▶ **REQUEST**
Gather every line in the entries below that contains the string "ville". Case counts, so match capitals and lowercase letters precisely.
════
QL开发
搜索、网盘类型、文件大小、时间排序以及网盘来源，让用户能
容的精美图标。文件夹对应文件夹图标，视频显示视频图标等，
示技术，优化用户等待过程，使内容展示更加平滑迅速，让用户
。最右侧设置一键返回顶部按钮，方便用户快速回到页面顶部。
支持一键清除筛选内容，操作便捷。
════
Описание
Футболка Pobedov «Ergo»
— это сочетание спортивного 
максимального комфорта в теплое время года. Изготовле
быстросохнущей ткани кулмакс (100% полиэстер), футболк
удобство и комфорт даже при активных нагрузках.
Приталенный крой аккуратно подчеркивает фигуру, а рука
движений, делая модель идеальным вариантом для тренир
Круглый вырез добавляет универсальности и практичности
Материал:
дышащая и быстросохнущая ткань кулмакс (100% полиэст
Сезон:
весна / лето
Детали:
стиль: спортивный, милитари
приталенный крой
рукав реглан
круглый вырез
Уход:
════
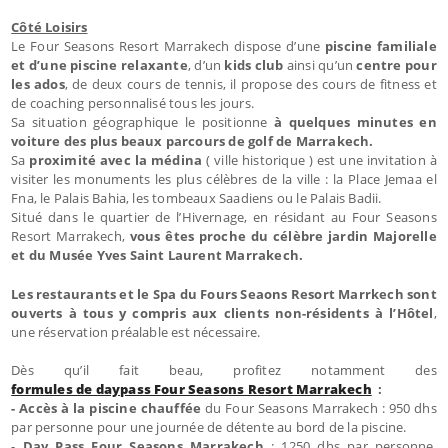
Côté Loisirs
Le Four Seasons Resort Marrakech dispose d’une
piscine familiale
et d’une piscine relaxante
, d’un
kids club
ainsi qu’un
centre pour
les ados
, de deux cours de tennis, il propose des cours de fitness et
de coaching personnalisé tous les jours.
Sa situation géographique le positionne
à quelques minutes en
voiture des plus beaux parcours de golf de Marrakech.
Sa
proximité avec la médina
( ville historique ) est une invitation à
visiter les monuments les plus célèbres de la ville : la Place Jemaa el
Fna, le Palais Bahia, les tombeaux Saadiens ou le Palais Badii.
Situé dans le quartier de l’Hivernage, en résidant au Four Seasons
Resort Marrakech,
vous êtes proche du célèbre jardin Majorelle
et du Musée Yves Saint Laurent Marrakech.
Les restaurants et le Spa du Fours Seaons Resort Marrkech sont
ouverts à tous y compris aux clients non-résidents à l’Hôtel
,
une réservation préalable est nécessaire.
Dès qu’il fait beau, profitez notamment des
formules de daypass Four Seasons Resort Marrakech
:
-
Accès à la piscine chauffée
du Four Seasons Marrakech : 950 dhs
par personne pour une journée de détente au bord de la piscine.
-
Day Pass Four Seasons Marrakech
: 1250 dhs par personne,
════
▶ **ANSWER BELOW**
( ville historique ) est une invitation à
visiter les monuments les plus célèbres de la ville : la Place Jemaa el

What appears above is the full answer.